Dataset entries:
-------------------------
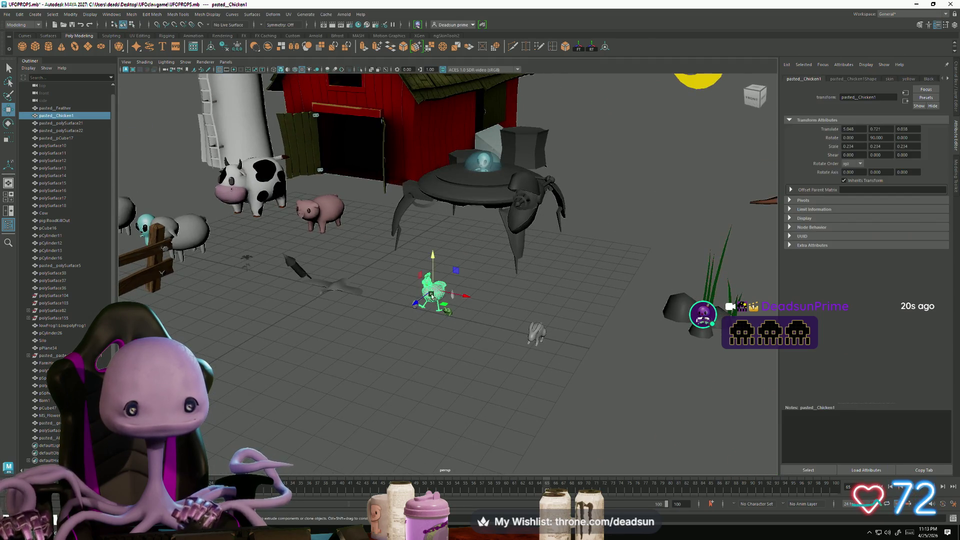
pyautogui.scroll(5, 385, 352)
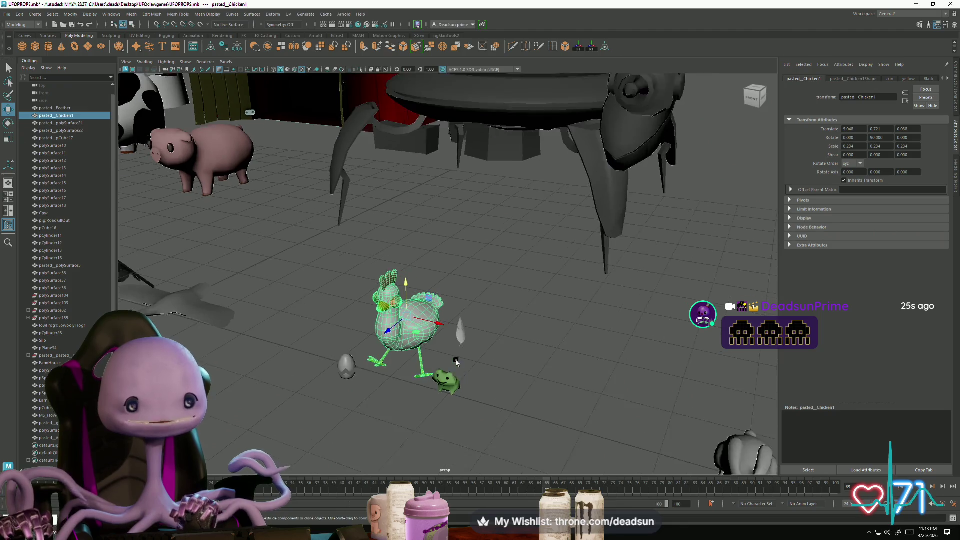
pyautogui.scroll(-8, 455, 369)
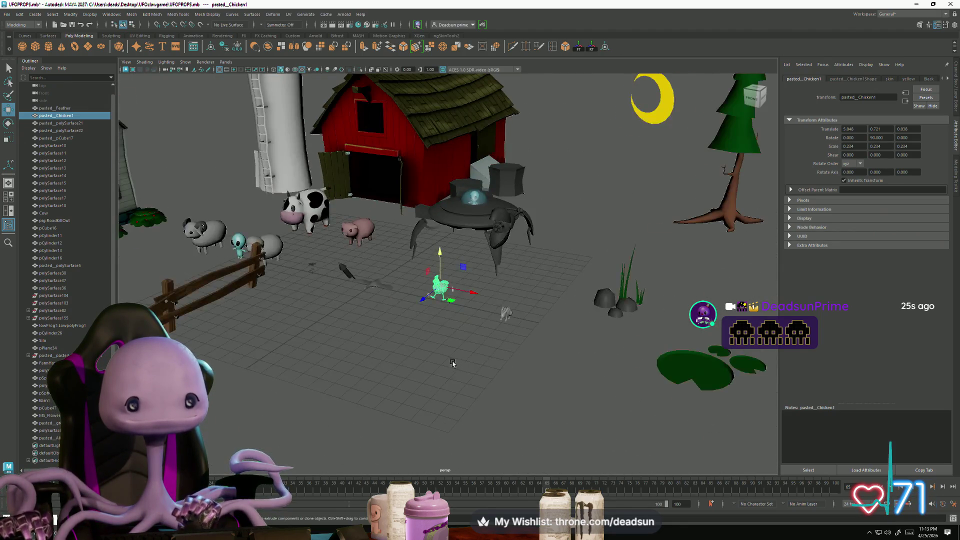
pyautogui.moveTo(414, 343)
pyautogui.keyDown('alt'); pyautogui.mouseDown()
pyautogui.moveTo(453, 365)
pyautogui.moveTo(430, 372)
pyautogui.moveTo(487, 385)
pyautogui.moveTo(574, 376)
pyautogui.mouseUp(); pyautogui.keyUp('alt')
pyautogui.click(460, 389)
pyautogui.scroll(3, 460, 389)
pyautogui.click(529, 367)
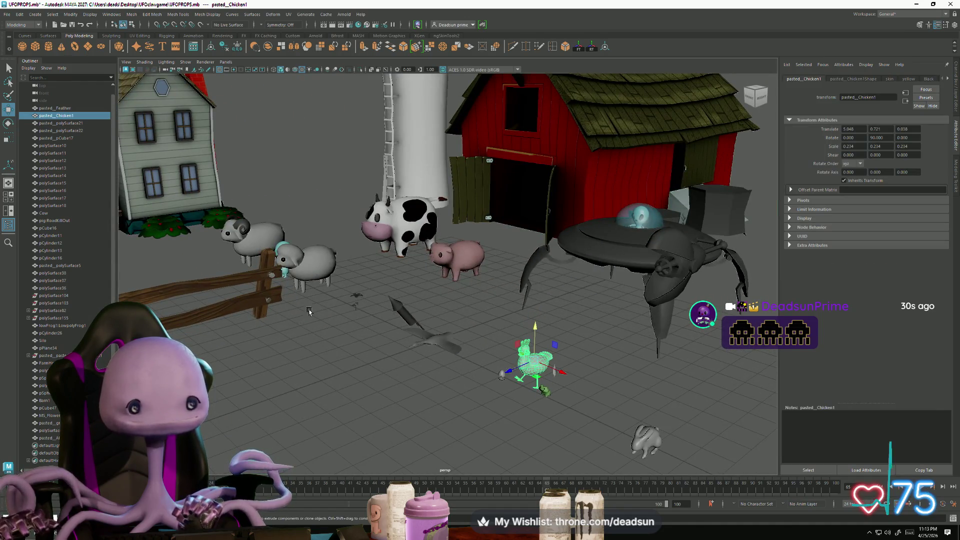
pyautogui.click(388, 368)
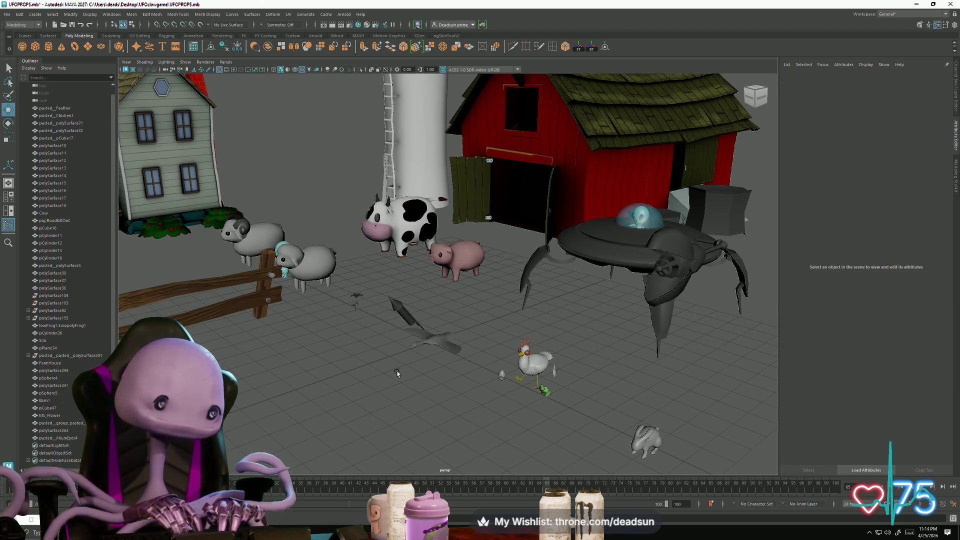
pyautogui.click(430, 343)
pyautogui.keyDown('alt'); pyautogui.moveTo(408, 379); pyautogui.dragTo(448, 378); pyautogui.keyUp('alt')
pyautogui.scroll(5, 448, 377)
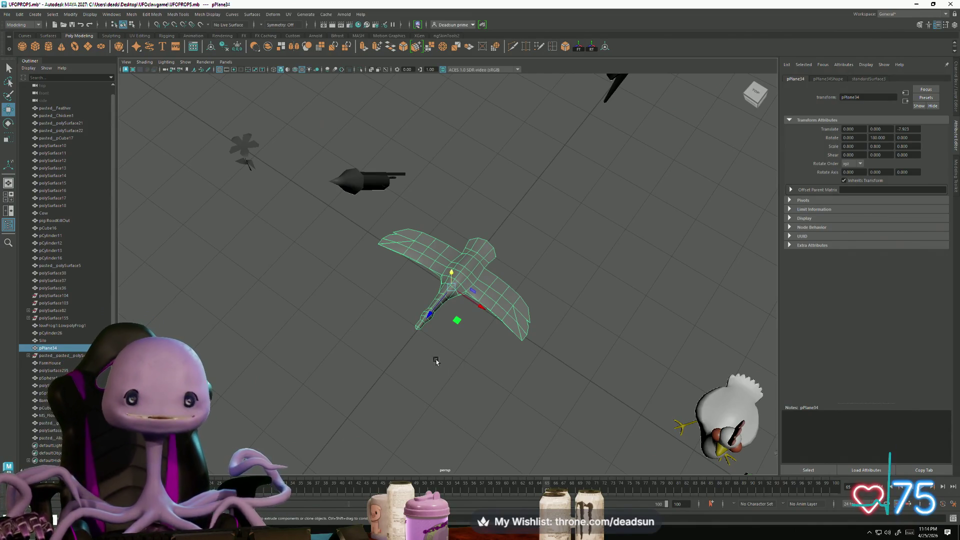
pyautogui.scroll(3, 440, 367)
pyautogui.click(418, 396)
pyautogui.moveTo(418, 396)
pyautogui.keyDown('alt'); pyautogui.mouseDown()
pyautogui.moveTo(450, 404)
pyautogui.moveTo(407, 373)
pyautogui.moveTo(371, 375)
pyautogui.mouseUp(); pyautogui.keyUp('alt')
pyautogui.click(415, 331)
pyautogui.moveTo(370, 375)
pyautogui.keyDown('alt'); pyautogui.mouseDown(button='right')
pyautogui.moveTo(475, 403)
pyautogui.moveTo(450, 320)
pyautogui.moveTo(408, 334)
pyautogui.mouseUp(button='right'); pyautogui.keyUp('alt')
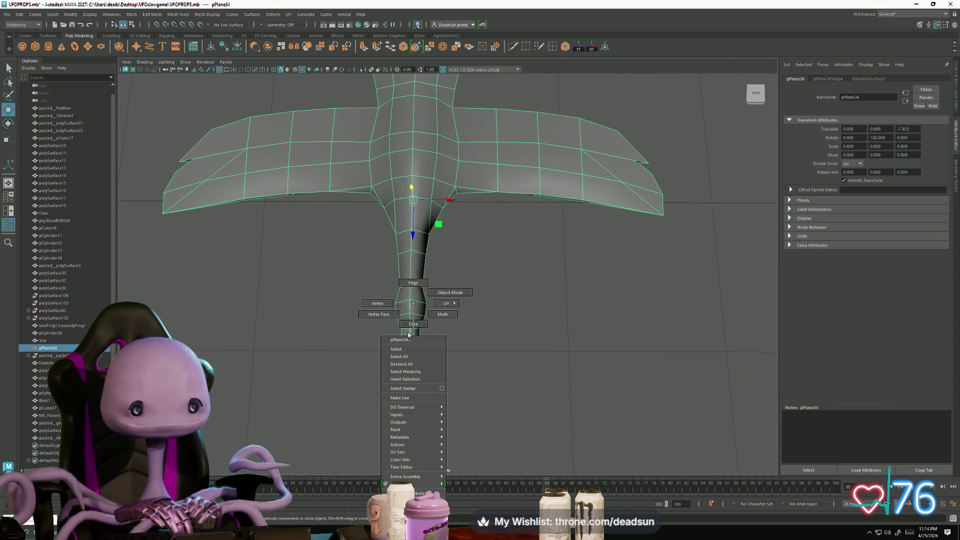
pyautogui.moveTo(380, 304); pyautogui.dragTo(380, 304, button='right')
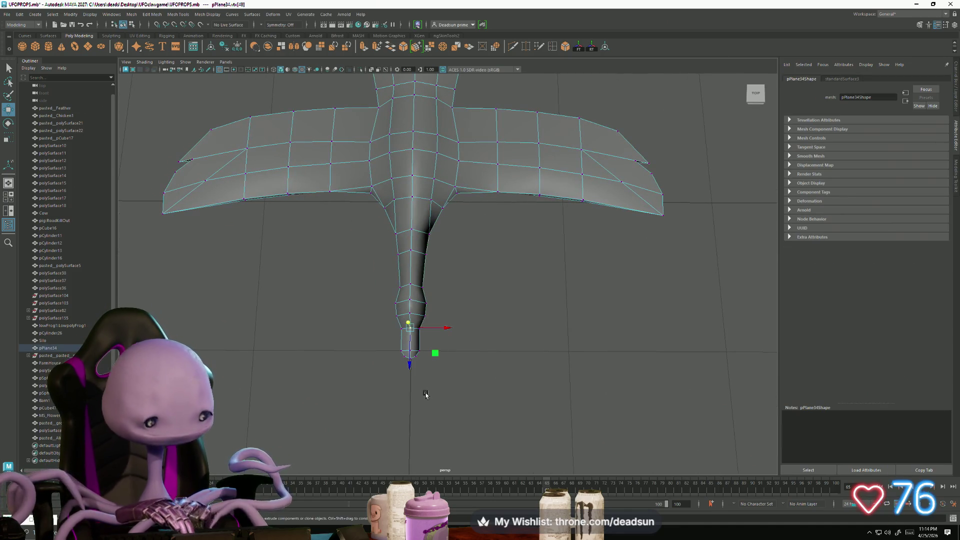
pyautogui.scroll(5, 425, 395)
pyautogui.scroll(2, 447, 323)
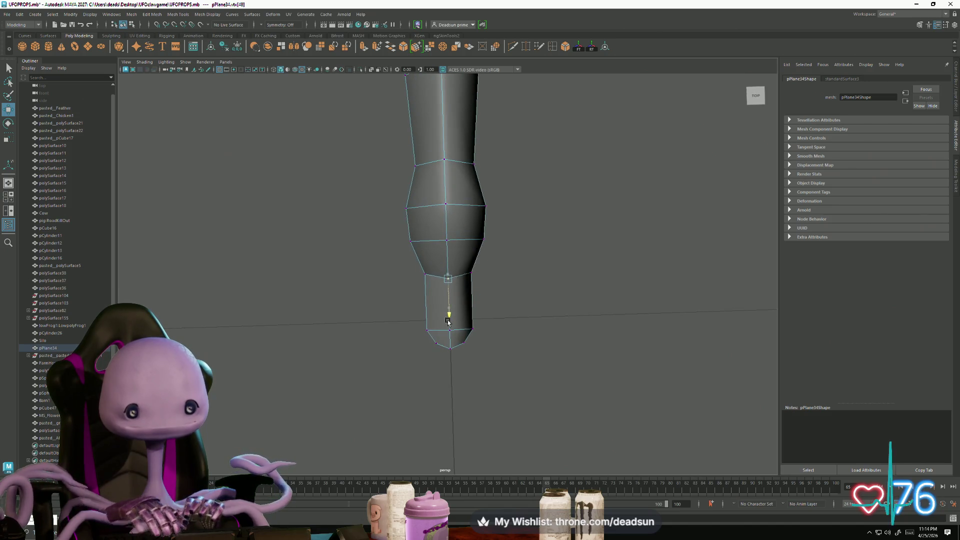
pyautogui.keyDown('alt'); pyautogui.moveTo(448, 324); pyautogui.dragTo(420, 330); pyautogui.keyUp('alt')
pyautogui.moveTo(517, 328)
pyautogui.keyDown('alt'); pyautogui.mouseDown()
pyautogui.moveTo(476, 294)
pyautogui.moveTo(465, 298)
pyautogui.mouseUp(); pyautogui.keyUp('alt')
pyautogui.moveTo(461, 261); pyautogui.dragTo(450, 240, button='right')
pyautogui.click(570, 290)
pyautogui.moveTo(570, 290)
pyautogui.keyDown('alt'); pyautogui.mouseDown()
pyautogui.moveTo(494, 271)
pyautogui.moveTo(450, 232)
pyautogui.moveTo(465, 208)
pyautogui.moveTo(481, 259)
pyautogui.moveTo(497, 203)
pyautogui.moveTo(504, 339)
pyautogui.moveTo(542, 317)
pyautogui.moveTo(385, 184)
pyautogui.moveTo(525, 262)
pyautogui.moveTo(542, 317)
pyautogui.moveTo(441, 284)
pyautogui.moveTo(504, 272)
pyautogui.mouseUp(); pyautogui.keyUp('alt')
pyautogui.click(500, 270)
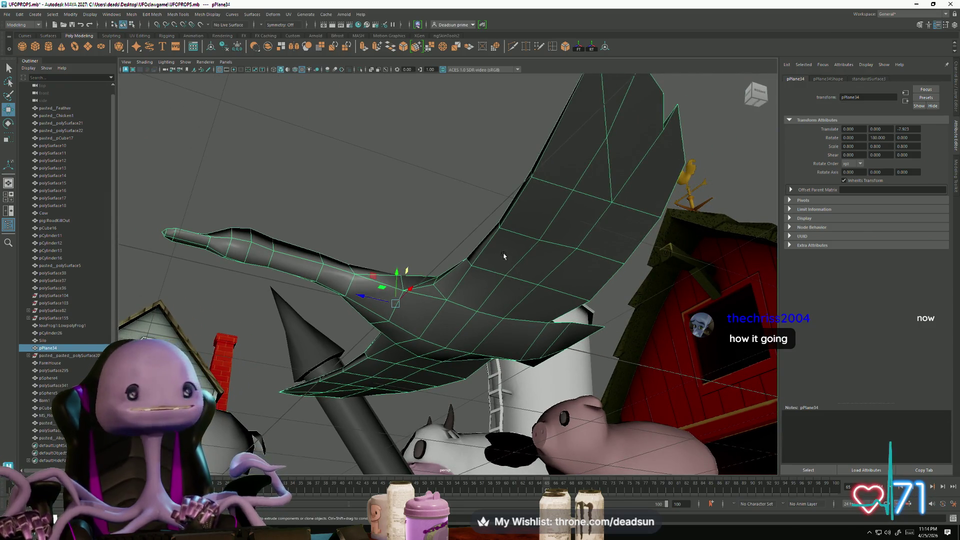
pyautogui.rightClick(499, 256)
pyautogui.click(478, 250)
-------------------------
Task objective: All of the records above should be written out exactly, with the pictures left out.

Output for this task:
pyautogui.scroll(5, 385, 352)
pyautogui.scroll(-8, 455, 369)
pyautogui.moveTo(414, 343)
pyautogui.keyDown('alt'); pyautogui.mouseDown()
pyautogui.moveTo(453, 365)
pyautogui.moveTo(430, 372)
pyautogui.moveTo(487, 385)
pyautogui.moveTo(574, 376)
pyautogui.mouseUp(); pyautogui.keyUp('alt')
pyautogui.click(460, 389)
pyautogui.scroll(3, 460, 389)
pyautogui.click(529, 367)
pyautogui.click(388, 368)
pyautogui.click(430, 343)
pyautogui.keyDown('alt'); pyautogui.moveTo(408, 379); pyautogui.dragTo(448, 378); pyautogui.keyUp('alt')
pyautogui.scroll(5, 448, 377)
pyautogui.scroll(3, 440, 367)
pyautogui.click(418, 396)
pyautogui.moveTo(418, 396)
pyautogui.keyDown('alt'); pyautogui.mouseDown()
pyautogui.moveTo(450, 404)
pyautogui.moveTo(407, 373)
pyautogui.moveTo(371, 375)
pyautogui.mouseUp(); pyautogui.keyUp('alt')
pyautogui.click(415, 331)
pyautogui.moveTo(370, 375)
pyautogui.keyDown('alt'); pyautogui.mouseDown(button='right')
pyautogui.moveTo(475, 403)
pyautogui.moveTo(450, 320)
pyautogui.moveTo(408, 334)
pyautogui.mouseUp(button='right'); pyautogui.keyUp('alt')
pyautogui.moveTo(380, 304); pyautogui.dragTo(380, 304, button='right')
pyautogui.scroll(5, 425, 395)
pyautogui.scroll(2, 447, 323)
pyautogui.keyDown('alt'); pyautogui.moveTo(448, 324); pyautogui.dragTo(420, 330); pyautogui.keyUp('alt')
pyautogui.moveTo(517, 328)
pyautogui.keyDown('alt'); pyautogui.mouseDown()
pyautogui.moveTo(476, 294)
pyautogui.moveTo(465, 298)
pyautogui.mouseUp(); pyautogui.keyUp('alt')
pyautogui.moveTo(461, 261); pyautogui.dragTo(450, 240, button='right')
pyautogui.click(570, 290)
pyautogui.moveTo(570, 290)
pyautogui.keyDown('alt'); pyautogui.mouseDown()
pyautogui.moveTo(494, 271)
pyautogui.moveTo(450, 232)
pyautogui.moveTo(465, 208)
pyautogui.moveTo(481, 259)
pyautogui.moveTo(497, 203)
pyautogui.moveTo(504, 339)
pyautogui.moveTo(542, 317)
pyautogui.moveTo(385, 184)
pyautogui.moveTo(525, 262)
pyautogui.moveTo(542, 317)
pyautogui.moveTo(441, 284)
pyautogui.moveTo(504, 272)
pyautogui.mouseUp(); pyautogui.keyUp('alt')
pyautogui.click(500, 270)
pyautogui.rightClick(499, 256)
pyautogui.click(478, 250)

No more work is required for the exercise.